Task to complete: The entries below contain a line with "Corporate Publishing" and a line with "Veranstaltungen". Quote exactly those two lines and all lines between them.

-------- Supplied records --------

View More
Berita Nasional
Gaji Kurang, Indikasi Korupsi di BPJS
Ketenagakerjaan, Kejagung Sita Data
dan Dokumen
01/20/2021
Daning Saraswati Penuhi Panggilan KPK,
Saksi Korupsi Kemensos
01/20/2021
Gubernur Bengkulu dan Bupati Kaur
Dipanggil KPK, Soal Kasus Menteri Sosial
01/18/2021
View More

--------
-------- Supplied records --------

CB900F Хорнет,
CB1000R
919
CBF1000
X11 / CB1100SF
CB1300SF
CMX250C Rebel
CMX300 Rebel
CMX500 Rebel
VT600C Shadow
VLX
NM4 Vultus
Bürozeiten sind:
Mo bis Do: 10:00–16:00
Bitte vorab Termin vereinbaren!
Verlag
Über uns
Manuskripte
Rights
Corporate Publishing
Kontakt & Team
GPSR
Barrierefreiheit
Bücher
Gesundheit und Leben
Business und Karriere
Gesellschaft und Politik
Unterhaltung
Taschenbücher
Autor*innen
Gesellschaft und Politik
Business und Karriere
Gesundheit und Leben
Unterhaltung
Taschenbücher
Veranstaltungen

--------

Your solution:
Corporate Publishing
Kontakt & Team
GPSR
Barrierefreiheit
Bücher
Gesundheit und Leben
Business und Karriere
Gesellschaft und Politik
Unterhaltung
Taschenbücher
Autor*innen
Gesellschaft und Politik
Business und Karriere
Gesundheit und Leben
Unterhaltung
Taschenbücher
Veranstaltungen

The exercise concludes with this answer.